Now everything goes onto the same web page, although no doubt the readers can detect a biased review. It depends on the size of the room, but normally, less than 20 people is not a crowd. Two couples dancing is not a crowd dancing. It’s four people dancing. Watch those adjectives or you’ll give yourself away as a publicist and it dilutes your message. The very fact that my paid reviewers were so hard to please gave them credibility when they were surprised by a good band. Don’t be so easy that you’re suspect.
And remember who your readers are. The audience on the Journal’s website is mostly musicians, and they don’t really care how good a band is because they’re probably not going to see you unless you’re opening for them. They’re interested in the room, the acoustics, the stage, whether there’s regulars who come to the club all the time or if the place will be rolling in tumbleweeds unless they bring their own friends. If you have insider information about how much the club owners pay, or if the doorman gets to keep half the money, whether the house PA barely works, or the TV is going to be blaring sports right over the vocalist’s head – share that.

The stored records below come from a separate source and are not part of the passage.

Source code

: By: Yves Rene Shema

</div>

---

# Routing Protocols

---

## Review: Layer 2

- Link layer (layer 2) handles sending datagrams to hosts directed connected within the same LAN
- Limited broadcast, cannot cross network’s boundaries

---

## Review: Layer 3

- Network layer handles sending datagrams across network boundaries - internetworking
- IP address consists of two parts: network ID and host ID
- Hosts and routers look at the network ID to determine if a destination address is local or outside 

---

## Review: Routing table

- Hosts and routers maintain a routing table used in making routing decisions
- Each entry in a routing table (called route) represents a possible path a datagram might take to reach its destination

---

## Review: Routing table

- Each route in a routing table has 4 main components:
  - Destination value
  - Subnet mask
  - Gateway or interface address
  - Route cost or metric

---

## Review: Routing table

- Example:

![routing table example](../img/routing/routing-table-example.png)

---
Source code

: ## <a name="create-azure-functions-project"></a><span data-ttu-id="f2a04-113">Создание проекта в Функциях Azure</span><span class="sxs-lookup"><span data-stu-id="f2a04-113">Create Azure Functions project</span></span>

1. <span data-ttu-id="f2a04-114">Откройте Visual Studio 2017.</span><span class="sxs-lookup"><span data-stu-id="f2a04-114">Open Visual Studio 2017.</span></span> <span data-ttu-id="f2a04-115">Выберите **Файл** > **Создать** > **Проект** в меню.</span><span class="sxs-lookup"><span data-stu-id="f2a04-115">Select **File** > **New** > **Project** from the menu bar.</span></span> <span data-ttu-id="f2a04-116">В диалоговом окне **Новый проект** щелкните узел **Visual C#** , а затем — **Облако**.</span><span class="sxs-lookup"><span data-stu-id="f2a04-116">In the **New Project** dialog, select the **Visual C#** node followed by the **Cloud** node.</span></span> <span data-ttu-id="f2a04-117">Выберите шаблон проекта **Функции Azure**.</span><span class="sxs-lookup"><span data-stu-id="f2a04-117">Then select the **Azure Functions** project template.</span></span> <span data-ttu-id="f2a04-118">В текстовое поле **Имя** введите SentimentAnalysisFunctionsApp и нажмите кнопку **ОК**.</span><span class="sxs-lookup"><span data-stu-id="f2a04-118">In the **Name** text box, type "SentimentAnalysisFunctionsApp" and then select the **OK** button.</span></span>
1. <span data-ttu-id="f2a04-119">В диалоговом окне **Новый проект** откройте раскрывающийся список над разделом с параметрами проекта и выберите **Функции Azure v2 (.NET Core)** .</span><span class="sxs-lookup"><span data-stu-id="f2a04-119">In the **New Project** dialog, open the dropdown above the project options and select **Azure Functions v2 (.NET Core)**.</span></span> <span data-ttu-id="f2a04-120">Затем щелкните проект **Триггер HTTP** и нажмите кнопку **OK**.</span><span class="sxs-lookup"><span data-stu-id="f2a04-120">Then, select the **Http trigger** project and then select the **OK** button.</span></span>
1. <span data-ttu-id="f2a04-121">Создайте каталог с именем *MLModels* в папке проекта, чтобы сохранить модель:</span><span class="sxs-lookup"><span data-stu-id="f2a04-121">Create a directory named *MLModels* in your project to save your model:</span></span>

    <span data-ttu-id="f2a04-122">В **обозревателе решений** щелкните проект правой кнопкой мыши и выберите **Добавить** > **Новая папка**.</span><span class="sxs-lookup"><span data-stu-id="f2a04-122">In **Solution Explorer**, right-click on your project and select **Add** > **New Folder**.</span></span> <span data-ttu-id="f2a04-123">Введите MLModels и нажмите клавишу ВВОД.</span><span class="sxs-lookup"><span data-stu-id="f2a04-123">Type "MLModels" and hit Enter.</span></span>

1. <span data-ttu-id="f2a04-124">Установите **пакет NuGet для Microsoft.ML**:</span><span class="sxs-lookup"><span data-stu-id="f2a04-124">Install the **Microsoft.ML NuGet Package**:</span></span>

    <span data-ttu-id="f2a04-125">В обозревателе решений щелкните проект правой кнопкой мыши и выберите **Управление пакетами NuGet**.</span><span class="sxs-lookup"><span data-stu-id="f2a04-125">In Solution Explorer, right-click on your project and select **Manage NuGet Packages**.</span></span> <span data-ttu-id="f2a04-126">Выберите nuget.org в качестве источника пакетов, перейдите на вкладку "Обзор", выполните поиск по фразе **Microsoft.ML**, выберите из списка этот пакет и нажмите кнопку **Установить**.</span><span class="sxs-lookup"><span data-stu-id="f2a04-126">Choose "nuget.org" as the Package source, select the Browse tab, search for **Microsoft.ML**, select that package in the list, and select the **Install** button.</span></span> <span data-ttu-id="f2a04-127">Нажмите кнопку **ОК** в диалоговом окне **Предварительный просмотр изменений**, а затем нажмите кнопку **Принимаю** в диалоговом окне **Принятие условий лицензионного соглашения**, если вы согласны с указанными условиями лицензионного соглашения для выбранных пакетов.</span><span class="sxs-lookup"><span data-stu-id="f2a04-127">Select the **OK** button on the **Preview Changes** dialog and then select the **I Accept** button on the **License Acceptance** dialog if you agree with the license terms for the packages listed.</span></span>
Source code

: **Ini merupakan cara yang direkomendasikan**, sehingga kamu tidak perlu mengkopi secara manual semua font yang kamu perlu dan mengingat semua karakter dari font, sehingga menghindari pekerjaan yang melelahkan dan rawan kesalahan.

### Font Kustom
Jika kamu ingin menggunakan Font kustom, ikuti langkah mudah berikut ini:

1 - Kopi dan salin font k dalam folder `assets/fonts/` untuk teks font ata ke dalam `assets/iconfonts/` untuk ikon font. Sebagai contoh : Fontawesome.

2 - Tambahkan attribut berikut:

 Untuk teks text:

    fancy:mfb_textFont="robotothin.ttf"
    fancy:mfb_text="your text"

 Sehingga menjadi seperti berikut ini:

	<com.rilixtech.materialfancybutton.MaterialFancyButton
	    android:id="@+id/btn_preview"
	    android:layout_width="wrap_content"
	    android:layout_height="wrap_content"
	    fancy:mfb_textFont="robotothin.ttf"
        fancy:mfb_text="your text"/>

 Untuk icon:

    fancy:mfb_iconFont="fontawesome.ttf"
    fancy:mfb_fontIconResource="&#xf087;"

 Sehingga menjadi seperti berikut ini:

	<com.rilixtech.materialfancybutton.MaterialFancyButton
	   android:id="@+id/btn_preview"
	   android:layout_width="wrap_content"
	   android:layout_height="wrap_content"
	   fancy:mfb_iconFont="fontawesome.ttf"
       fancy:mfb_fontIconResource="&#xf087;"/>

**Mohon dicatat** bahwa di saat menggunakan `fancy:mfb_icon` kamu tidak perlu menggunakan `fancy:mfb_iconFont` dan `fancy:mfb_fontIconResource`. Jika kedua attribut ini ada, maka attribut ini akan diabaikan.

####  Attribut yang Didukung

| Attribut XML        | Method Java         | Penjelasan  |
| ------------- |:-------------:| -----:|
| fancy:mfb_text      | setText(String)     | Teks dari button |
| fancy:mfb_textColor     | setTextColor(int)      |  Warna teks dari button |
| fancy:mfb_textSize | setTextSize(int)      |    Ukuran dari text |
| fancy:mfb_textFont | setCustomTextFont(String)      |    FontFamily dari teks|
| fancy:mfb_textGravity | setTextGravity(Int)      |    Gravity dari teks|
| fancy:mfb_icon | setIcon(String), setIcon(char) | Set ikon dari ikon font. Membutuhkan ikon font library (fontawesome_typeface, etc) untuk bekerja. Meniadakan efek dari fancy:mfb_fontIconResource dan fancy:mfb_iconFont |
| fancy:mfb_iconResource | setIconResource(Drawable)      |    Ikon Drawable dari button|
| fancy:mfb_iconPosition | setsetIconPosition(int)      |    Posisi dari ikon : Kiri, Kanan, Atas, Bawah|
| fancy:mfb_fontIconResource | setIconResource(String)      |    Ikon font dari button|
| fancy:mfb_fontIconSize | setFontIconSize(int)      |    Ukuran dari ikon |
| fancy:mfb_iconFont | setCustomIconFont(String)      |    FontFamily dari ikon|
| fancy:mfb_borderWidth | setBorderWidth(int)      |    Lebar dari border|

Otherwise, we already know that every one of you is the greatest band that ever was and deserves to pack the house with standing room crowds every night. We already know you cover songs fantastically, yet with such originality you make them truly your own. Your originals are indeed No. 1 hits that everyone will be singing next week. We all know you “will not disappoint,” a favorite cliché used in all the hundreds of reviews I’ve published. Every bar is wonderful because they booked you and you want them to book you again, so their food is fantastic, the microwaved chicken fingers are where microwaved chicken fingers were born, the beer is the coldest ever in history, the bathrooms so clean and sparkly, and the manager and waitstaff are saints. They practically give foot rubs, they’re so accommodating. Your thousands of fans are the most fun people; so much fun that all the rest of us must go to your next show and rub elbows with them so the fun will spread. We will have a great time, maybe the greatest of our lives.
Yes, we know all that. Now tell me stuff I don’t know.